Tuesday, 16 February 2010
The Best Films of the Zeroes: 33
CARAMEL. (2003)
Directed by Nadine Labaki
Labaki’s debut, she writes and stars, as well as directing, is as sweet as the title suggests, but infinitely more fulfilling. Set in and around a beauty salon in Beirut, CARAMEL is warm, funny and hugely affecting. Labaki is a winning lead, beautiful and sympathetic, while her female support is equally assured.
Labaki told me that the film was a love letter to women and to her city, each is evident from every frame of her film, a film that focuses on four women, their attachments, insecurities and the obstacles in their way. Labaki’s character is having an affair with a married man, while the local policeman covets her from afar. One of the other salon girls is battling against the ravages of age, another is determined that her betrothed should believe her to be a virgin on their wedding night, while the fourth is involved in a sensuous, yet chaste, fling with a female customer.

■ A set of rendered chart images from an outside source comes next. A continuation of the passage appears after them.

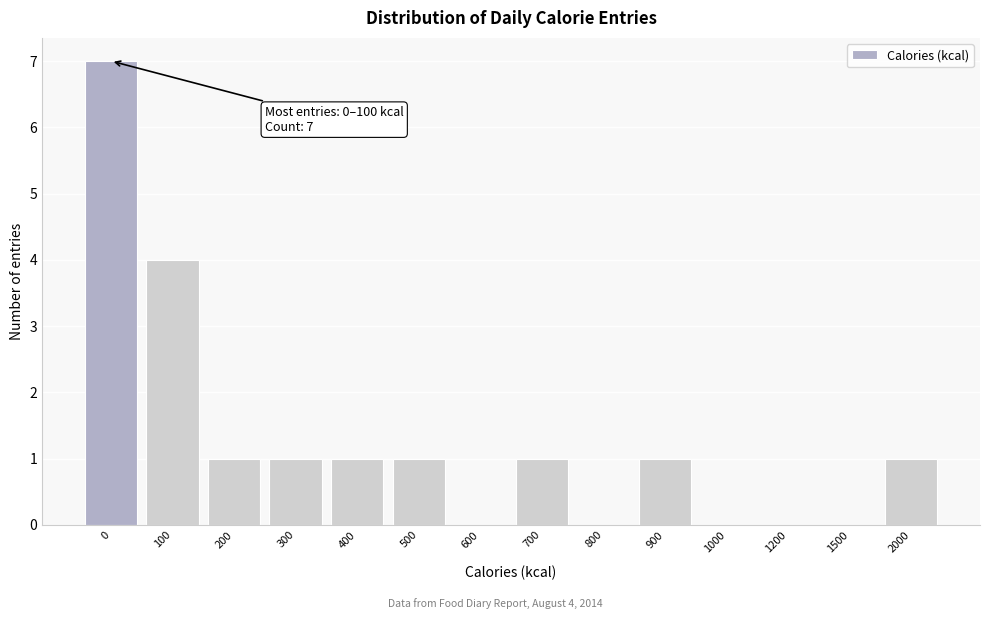

Reading left to right, what are all the values shown in this chart?

0=7	100=4	200=1	300=1	400=1	500=1	600=0	700=1	800=0	900=1	1000=0	1200=0	1500=0	2000=1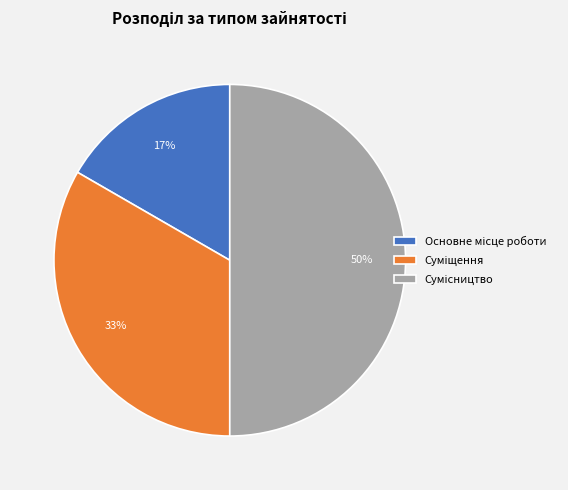

How many segments does this pie chart have?

3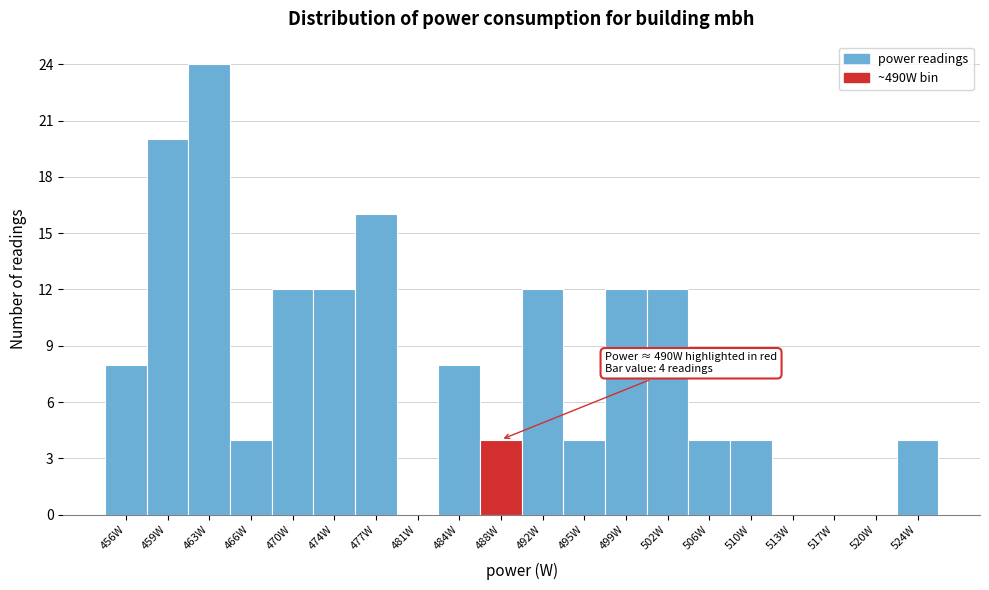

Reading left to right, what are all the values shown in this chart?

456W=8	459W=20	463W=24	466W=4	470W=12	474W=12	477W=16	481W=0	484W=8	488W=4	492W=12	495W=4	499W=12	502W=12	506W=4	510W=4	513W=0	517W=0	520W=0	524W=4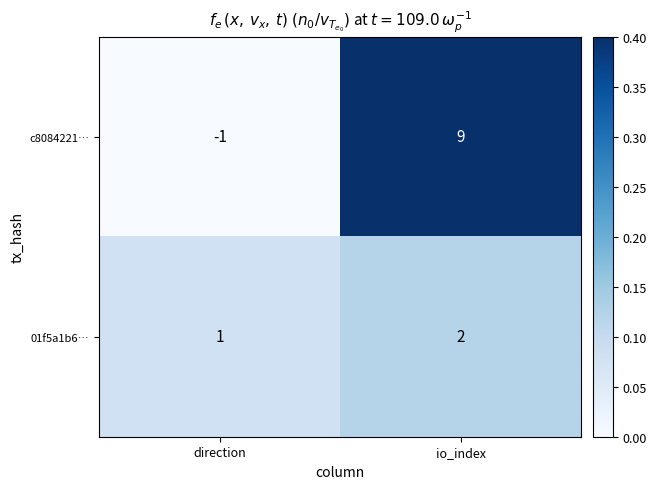

The value of 01f5a1b6… at io_index is 2. True or false?

True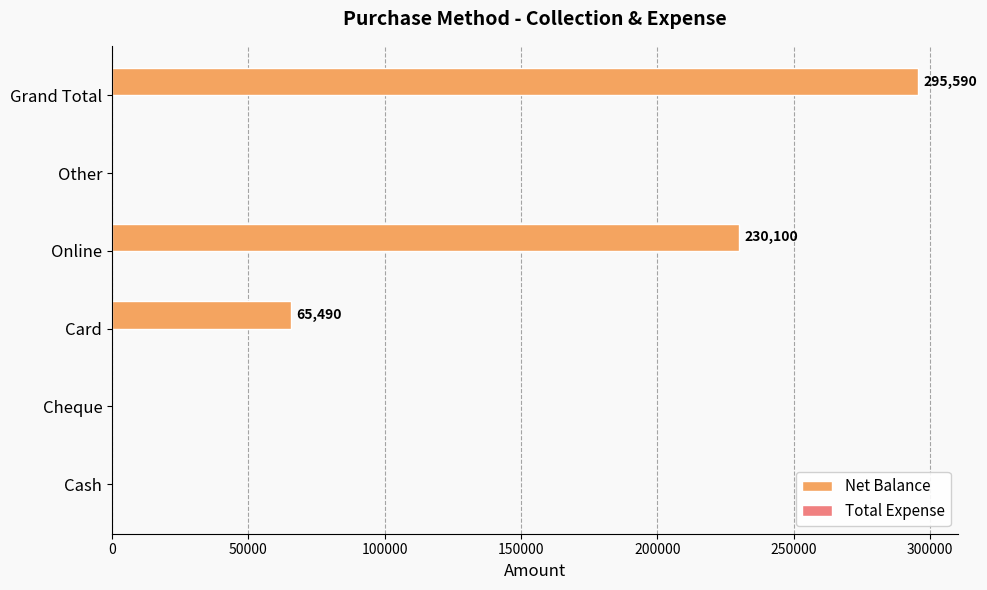

What is the sum of all values?

591180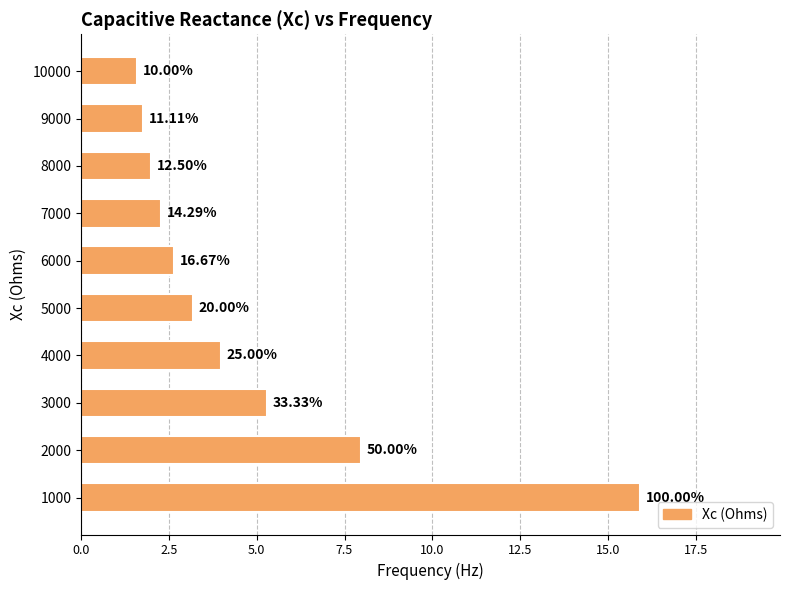

How many bars are there in total?

10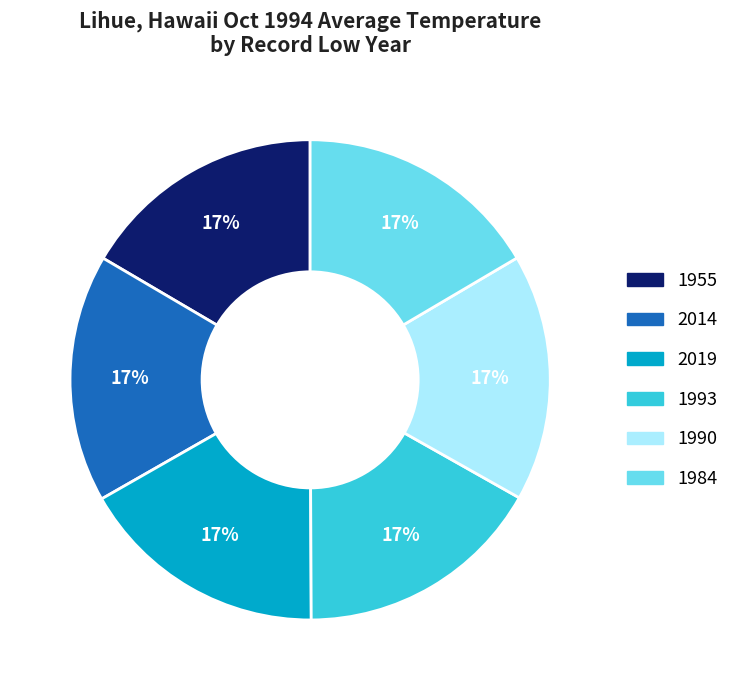

To the nearest percent, what is the combined percentage of 2014 and 1955?

33%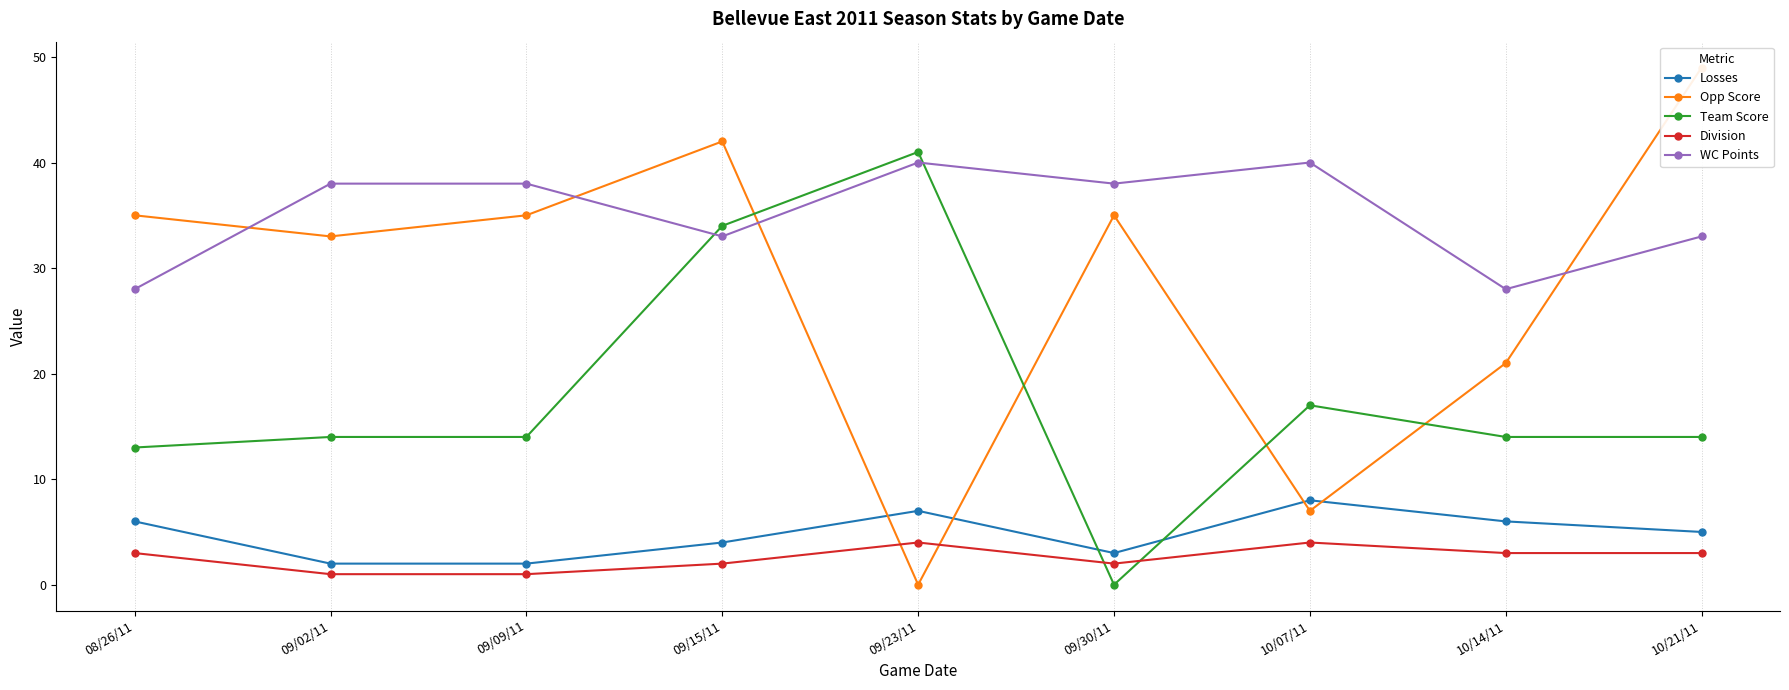

How many data points does each series have?

9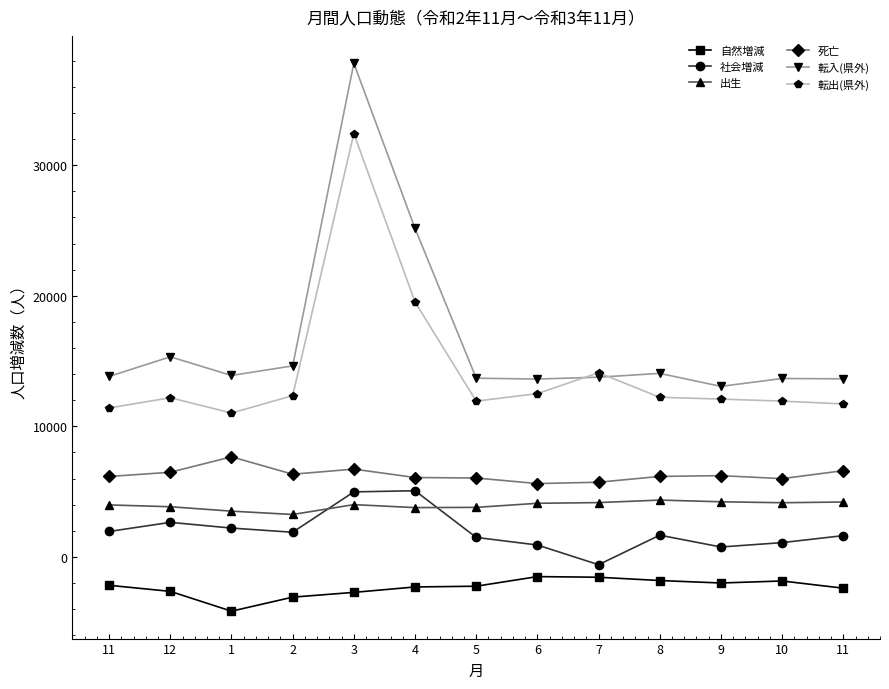

At which label does 転入(県外) reach its peak?

3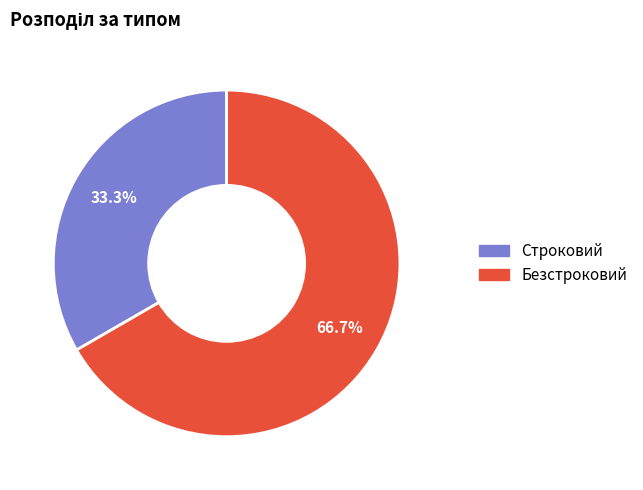

Which slice represents more than half of the pie?

Безстроковий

Every shot of Labaki’s film is imbued with light and colour, it radiates warmth throughout. It’s impossible not to fall in love with her, and her city. The most affecting moments come from two older generations of Lebanese women, an older woman being romanced by a customer at her store, and her increasingly senile mother. The relationships ring absolutely true from start to finish, and it’s a work of complete assurance and huge charisma.